Abandoned World War II military airfield in Tunisia

Djedeida Airfield is an airfield in Tunisia, located approximately 10 km east-northeast of El Battan, and 30 km west of Tunis. The airfield was built prior to 1942 and used by the German Luftwaffe. It was raided by elements of the US 1st battalion of the 1st Armored Regiment on 25 November 1942, but the US forces were forced to withdraw due to lack of infantry support. It continued operations under the Germans until seized by the American II Corps on 8 May 1943. After being repaired by Army engineers, it was used by the United States Army Air Force Twelfth Air Force during the North African Campaign.
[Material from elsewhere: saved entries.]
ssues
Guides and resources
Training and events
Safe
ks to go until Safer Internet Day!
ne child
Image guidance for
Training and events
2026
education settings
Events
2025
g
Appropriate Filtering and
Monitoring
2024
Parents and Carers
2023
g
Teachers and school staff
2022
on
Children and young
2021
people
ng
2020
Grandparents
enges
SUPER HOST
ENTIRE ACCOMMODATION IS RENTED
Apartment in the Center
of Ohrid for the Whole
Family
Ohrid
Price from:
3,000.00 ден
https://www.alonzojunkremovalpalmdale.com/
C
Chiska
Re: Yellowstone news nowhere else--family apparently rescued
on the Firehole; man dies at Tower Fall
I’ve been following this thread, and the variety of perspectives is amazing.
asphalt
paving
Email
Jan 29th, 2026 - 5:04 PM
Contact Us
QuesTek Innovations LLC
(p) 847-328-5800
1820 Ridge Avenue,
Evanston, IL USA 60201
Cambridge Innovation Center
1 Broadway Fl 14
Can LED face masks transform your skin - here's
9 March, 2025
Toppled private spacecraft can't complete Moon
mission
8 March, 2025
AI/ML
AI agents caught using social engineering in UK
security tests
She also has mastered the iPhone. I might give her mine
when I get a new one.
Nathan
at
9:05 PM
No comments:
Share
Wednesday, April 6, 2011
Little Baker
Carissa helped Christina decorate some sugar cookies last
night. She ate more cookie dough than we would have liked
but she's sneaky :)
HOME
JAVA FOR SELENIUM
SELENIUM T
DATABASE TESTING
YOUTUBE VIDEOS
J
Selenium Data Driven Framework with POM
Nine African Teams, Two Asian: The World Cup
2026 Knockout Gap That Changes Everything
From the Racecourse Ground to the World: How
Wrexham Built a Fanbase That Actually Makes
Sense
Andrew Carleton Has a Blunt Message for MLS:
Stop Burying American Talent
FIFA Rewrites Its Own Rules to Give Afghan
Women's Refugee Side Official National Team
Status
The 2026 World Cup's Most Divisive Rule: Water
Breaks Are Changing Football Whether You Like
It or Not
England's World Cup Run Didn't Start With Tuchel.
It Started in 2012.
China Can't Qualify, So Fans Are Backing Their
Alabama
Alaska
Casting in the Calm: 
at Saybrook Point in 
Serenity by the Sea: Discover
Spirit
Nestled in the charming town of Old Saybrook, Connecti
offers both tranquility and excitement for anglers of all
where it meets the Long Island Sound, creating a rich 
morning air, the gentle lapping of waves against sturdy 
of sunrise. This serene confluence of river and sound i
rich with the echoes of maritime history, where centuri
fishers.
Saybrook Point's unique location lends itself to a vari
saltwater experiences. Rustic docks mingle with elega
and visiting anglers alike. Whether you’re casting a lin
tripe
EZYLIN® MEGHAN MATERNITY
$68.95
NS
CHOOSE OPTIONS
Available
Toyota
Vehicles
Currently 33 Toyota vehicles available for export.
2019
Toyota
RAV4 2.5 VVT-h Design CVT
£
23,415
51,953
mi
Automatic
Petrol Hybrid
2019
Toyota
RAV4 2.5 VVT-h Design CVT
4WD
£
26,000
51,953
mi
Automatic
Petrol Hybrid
Units known to be assigned to the facility were:

- 17th Bombardment Group, 23 June-1 November 1943, Martin B-26 Marauder
- 319th Bombardment Group, 26 June-1 November 1943, B-26 Marauder
- 27th Fighter Squadron, (1st Fighter Group), 1–29 November 1943, Lockheed P-38 Lightning
- 71st Fighter Squadron, (1st Fighter Group), 31 October-29 November 1943, P-38 Lightning
- 94th Fighter Squadron, (1st Fighter Group), 1–29 November 1943, P-38 Lightning

When the fighters moved out at the end of November, the airfield became a servicing depot of Air Technical Service Command until the end of January 1944 when the Americans left the area. Today in aerial imagery, the airfield looks almost like it did in 1943. The runway, although deteriorated, along with all of the taxiways and aircraft hardstands are very much in evidence. It is unclear what the current use of the facility is.